Adding to the perceived increase in tensions about military budgets, new missile systems and China making its way into space, there is also the looming threat of a full-blown trade war between China and the United States :

The drums are being beaten more insistently, the ominous sound of a march towards a trade war. As Hank Paulson, the US Treasury Secretary, stood with Wu Yi, the Vice-Premier of China, on a Washington stage draped in the flags of their countries, he warned that this historic economic summit would have to be more than a talking shop, if it is to lessen the protectionist pressures building in Congress.

"There is growing scepticism in each country about the others' intentions," Mr Paulson said. "Unfortunately, in America this is manifesting itself as anti-China sentiment as China becomes a symbol of the real and imagined downside of global competition. It is up to us, over these two days and the work that follows, to show that words are precursors to action."

The issues are the same as they have been for several years. China's industrial revolution has turned it into a low-cost manufacturing centre and flooded the world with low-cost goods, in the process creating a $232bn (£118bn) trade deficit for the US with China.

Defenders of US manufacturing say an artificially low currency gives Chinese companies an unfair cost advantage that is turfing thousands of Americans out of their jobs.
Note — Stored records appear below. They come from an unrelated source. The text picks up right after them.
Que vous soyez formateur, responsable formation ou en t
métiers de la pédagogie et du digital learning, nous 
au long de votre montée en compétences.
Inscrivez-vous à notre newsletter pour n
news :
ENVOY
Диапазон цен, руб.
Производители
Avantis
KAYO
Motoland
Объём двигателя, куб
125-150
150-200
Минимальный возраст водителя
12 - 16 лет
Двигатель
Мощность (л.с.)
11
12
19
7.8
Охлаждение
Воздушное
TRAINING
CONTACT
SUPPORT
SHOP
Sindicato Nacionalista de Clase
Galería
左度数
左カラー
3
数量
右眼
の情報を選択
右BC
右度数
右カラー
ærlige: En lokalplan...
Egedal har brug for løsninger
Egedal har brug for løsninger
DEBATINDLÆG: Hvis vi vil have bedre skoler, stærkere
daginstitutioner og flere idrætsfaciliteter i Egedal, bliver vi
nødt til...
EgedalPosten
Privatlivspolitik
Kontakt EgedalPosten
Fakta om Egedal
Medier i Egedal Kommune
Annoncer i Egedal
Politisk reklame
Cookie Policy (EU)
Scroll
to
Meanwhile, US businesses are under huge restrictions if they want to operate in China, and all the while China is refusing to respect intellectual property rights and - in the shrillest commentators words - stealing overseas designs to further their own economic progress.

Before the Iraq War began, some watchers of the world economies suggested that if the United States became bogged down in Iraq, as China warned that it surely would, China would use the Iraq distraction to stake its claim to a far more powerful future.
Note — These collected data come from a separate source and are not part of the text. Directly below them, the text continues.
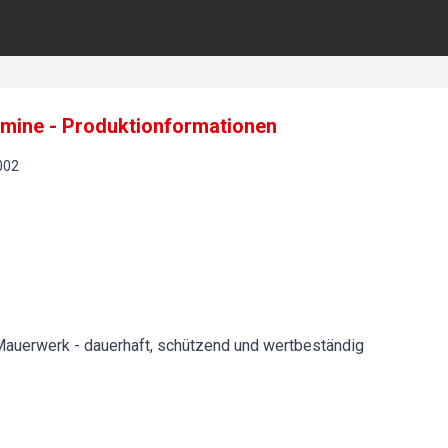
ermine - Produktionformationen
002
auerwerk - dauerhaft, schützend und wertbeständig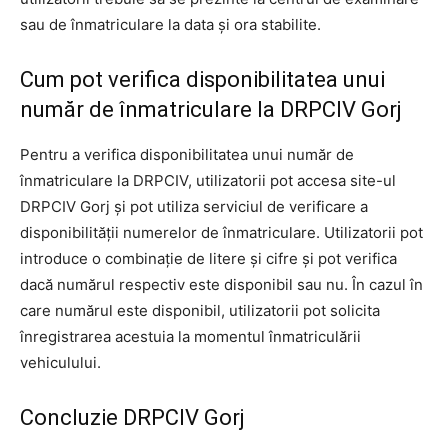
sau de înmatriculare la data și ora stabilite.
Cum pot verifica disponibilitatea unui
număr de înmatriculare la DRPCIV Gorj
Pentru a verifica disponibilitatea unui număr de
înmatriculare la DRPCIV, utilizatorii pot accesa site-ul
DRPCIV Gorj și pot utiliza serviciul de verificare a
disponibilității numerelor de înmatriculare. Utilizatorii pot
introduce o combinație de litere și cifre și pot verifica
dacă numărul respectiv este disponibil sau nu. În cazul în
care numărul este disponibil, utilizatorii pot solicita
înregistrarea acestuia la momentul înmatriculării
vehiculului.
Concluzie DRPCIV Gorj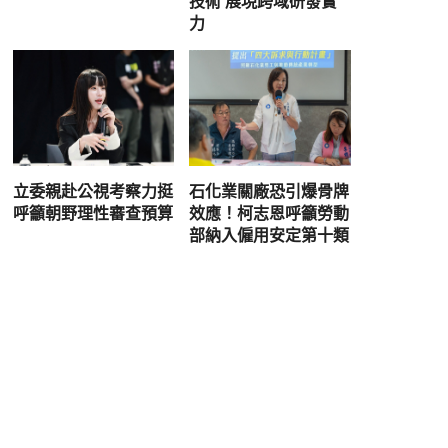
技術 展現跨域研發實
力
立委親赴公視考察力挺
石化業關廠恐引爆骨牌
呼籲朝野理性審查預算
效應！柯志恩呼籲勞動
部納入僱用安定第十類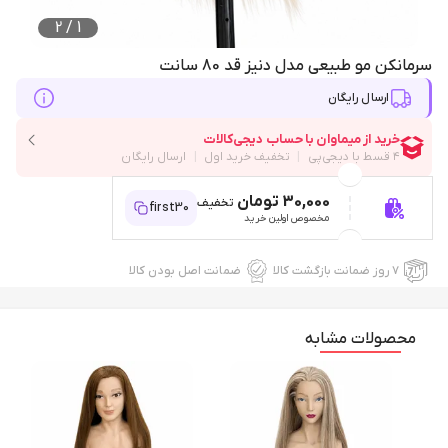
2
/
1
سرمانکن مو طبیعی مدل دنیز قد 80 سانت
ارسال رایگان
30,000 تومان
تخفیف
first30
مخصوص اولین خرید
۷ روز ضمانت بازگشت کالا
ضمانت اصل بودن کالا
محصولات مشابه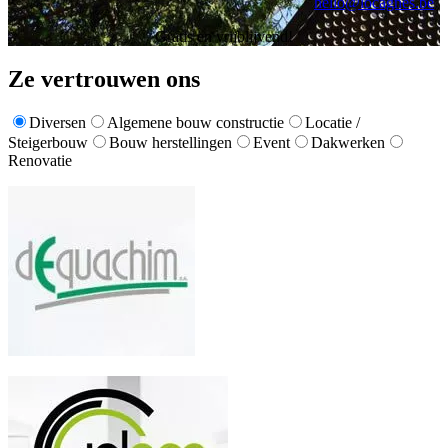
hello@locagnes.be
Gratis en vrijblijvend!
Ze vertrouwen ons
Diversen
Algemene bouw constructie
Locatie /
Steigerbouw
Bouw herstellingen
Event
Dakwerken
Renovatie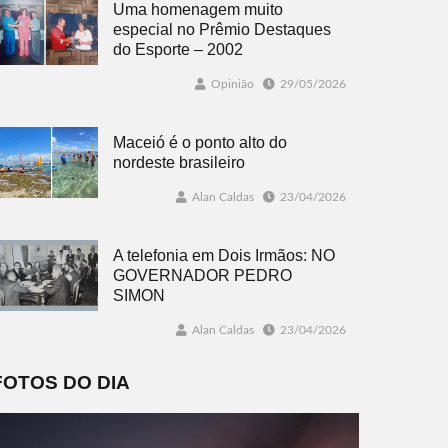
Uma homenagem muito
especial no Prêmio Destaques
do Esporte – 2002
Opinião
29/05/2026
Maceió é o ponto alto do
nordeste brasileiro
Alan Caldas
23/04/2026
A telefonia em Dois Irmãos: NO
GOVERNADOR PEDRO
SIMON
Alan Caldas
23/04/2026
FOTOS DO DIA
With China's increasing presence on the African continent, the signing of satellite manufacture and launching deals with Nigeria and Venezuela, and energy deals with Iran, Venezuela and a growing number of African nations, there is plenty of evidence to show that China has firmly staked its claim as the next great superpower, rising as the United States declines in financial power and military influence.

It is no wonder, then, that China is expressing suspicion and distrust towards the United States as it makes plans to unroll is so-called 'missile defence shield' into countries like Japan and Australia, giving the appearance that the United States is aiming to place a missile ring around China and keep it somewhat contained.

As Russia has already made clear, China cannot be expected to tolerate the United States deploying missile batteries in its vicinity, even if they are there because the United States claims it needs to defend itself, and its allies, from 'rogue nations'.

China well knows that there is a likelihood that in the not too distant future, the United States may view China as a 'rogue nation', where the US currently cites the threat that makes its missile shield a necessity as being that supposedly posed by Iran and North Korea.